University of Cincinnati researchers have found additional ways to target the molecular processes involved in activating a certain protein complex to potentially develop new therapies for a tumor-causing disorder. The findings were published in the journal Nature Metabolism.
“Tuberous sclerosis complex, or TSC, is a genetic disorder that causes tumors to form in many different organs including the brain and affects as many as 50,000 people in the U.S. yearly,” says Dr. Chenran Wang, co-corresponding and leading author of the paper and assistant professor in the UC Department of Cancer Biology. “TSC can also affect the brain by causing seizures and autism, among other issues, in newborns and adults. In this condition, the mutations in the genes called Tsc1 or Tsc2 lead to loss of their tumor suppressing functions, which in turn, results in the hyper activation of mTORC1 and its abnormal function, which is responsible for the multiple symptoms of TSC.”

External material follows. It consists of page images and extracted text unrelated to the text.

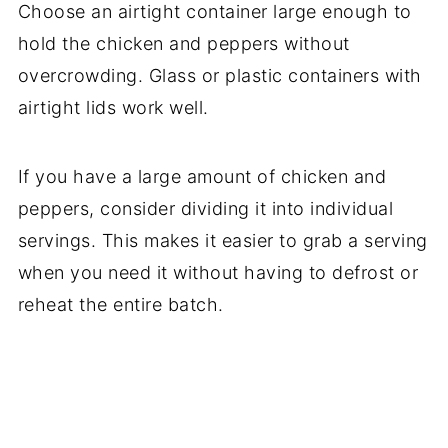
Choose an airtight container large enough to
hold the chicken and peppers without
overcrowding. Glass or plastic containers with
airtight lids work well.
If you have a large amount of chicken and
peppers, consider dividing it into individual
servings. This makes it easier to grab a serving
when you need it without having to defrost or
reheat the entire batch.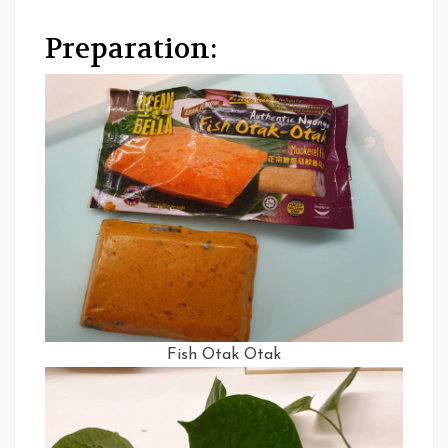
Preparation:
Fish Otak Otak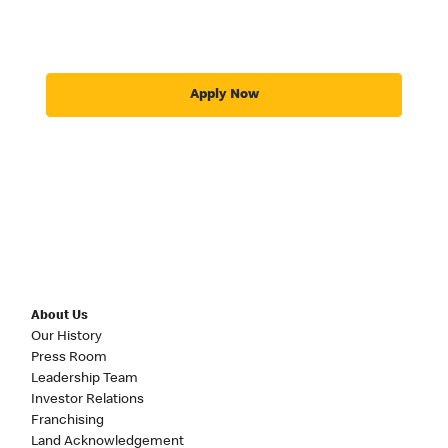
Apply Now
About Us
Our History
Press Room
Leadership Team
Investor Relations
Franchising
Land Acknowledgement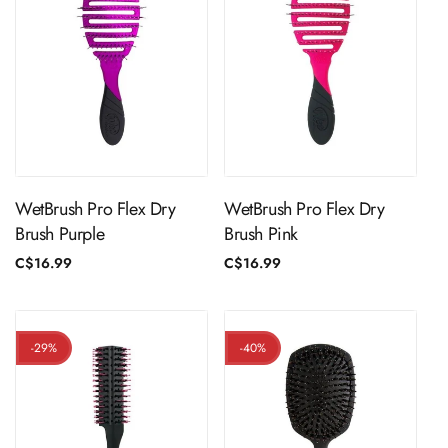
Sold Out
Sold Out
WetBrush Pro Flex Dry
WetBrush Pro Flex Dry
Brush Purple
Brush Pink
Regular
C$16.99
Regular
C$16.99
price
price
-29%
-40%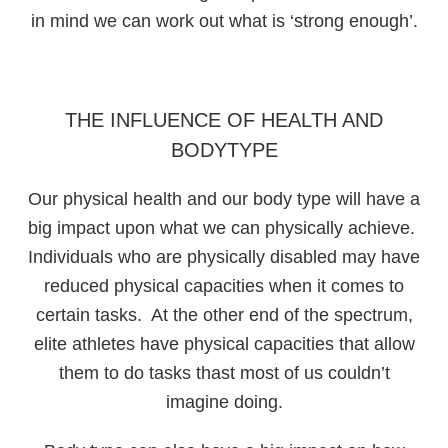
in mind we can work out what is ‘strong enough’.
THE INFLUENCE OF HEALTH AND
BODYTYPE
Our physical health and our body type will have a
big impact upon what we can physically achieve.
Individuals who are physically disabled may have
reduced physical capacities when it comes to
certain tasks. At the other end of the spectrum,
elite athletes have physical capacities that allow
them to do tasks thast most of us couldn’t
imagine doing.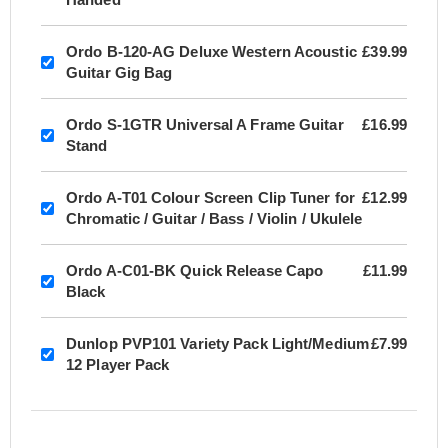
Ordo B-120-AG Deluxe Western Acoustic
£39.99
Guitar Gig Bag
Ordo S-1GTR Universal A Frame Guitar
£16.99
Stand
Ordo A-T01 Colour Screen Clip Tuner for
£12.99
Chromatic / Guitar / Bass / Violin / Ukulele
Ordo A-C01-BK Quick Release Capo
£11.99
Black
Dunlop PVP101 Variety Pack Light/Medium
£7.99
12 Player Pack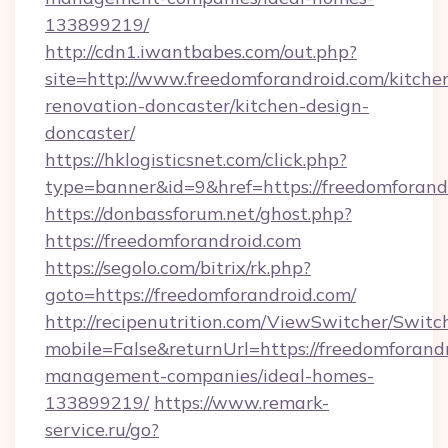
133899219/
http://cdn1.iwantbabes.com/out.php?
site=http://www.freedomforandroid.com/kitche
renovation-doncaster/kitchen-design-
doncaster/
https://hklogisticsnet.com/click.php?
type=banner&id=9&href=https://freedomforand
https://donbassforum.net/ghost.php?
https://freedomforandroid.com
https://segolo.com/bitrix/rk.php?
goto=https://freedomforandroid.com/
http://recipenutrition.com/ViewSwitcher/Swit
mobile=False&returnUrl=https://freedomforand
management-companies/ideal-homes-
133899219/
https://www.remark-
service.ru/go?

Known as a “master regulator” of cells, mTORC1 is involved in causing the activity of most cell growth; however, it does not promote autophagy — a regulation method when a cell basically eats itself and an efficient way for fuel generation inside cells.
In this research, scientists saw higher autophagy activity in cells without Tsc1; they then created a “double knockout” animal model — a model without both Tsc1 and an essential autophagy protein, FIP200, present in the developing nervous system and in adult neural stem cells.
“Using this unique model, we uncovered the essential functions of autophagy as a way to keep mTORC1 activity high and to show the abnormal development of neural stem cells without Tsc1,” Wang adds.
Researchers looked at the molecular and metabolic mechanisms of autophagy involved in maintaining high mTORC1 activity and found that it was needed to activate the energy storage, namely lipid droplets in the cells without Tsc mutation.
“The breakdown of lipid droplets by autophagy supplied fatty acid as an energy source to sustain energy production in Tsc1-deficient neural stem cells,” Wang says. “We also used pharmacological methods to target autophagy and block fatty acids used to treat defects, mimicking human TSC symptoms in these models.”
Corresponding author on the study Jun-Lin Guan says these results are key in expanding knowledge of the formation of this disease and how it can be targeted at the molecular level.
“We are now more informed about the signaling pathways and metabolic alterations involved in TSC caused by Tsc gene mutations and overactive mTORC1,” says the Francis Brunning Endowed Chair and professor of cancer biology at UC. “This will help in the development of new therapeutic concepts for treatment of patients with this devastating disease.”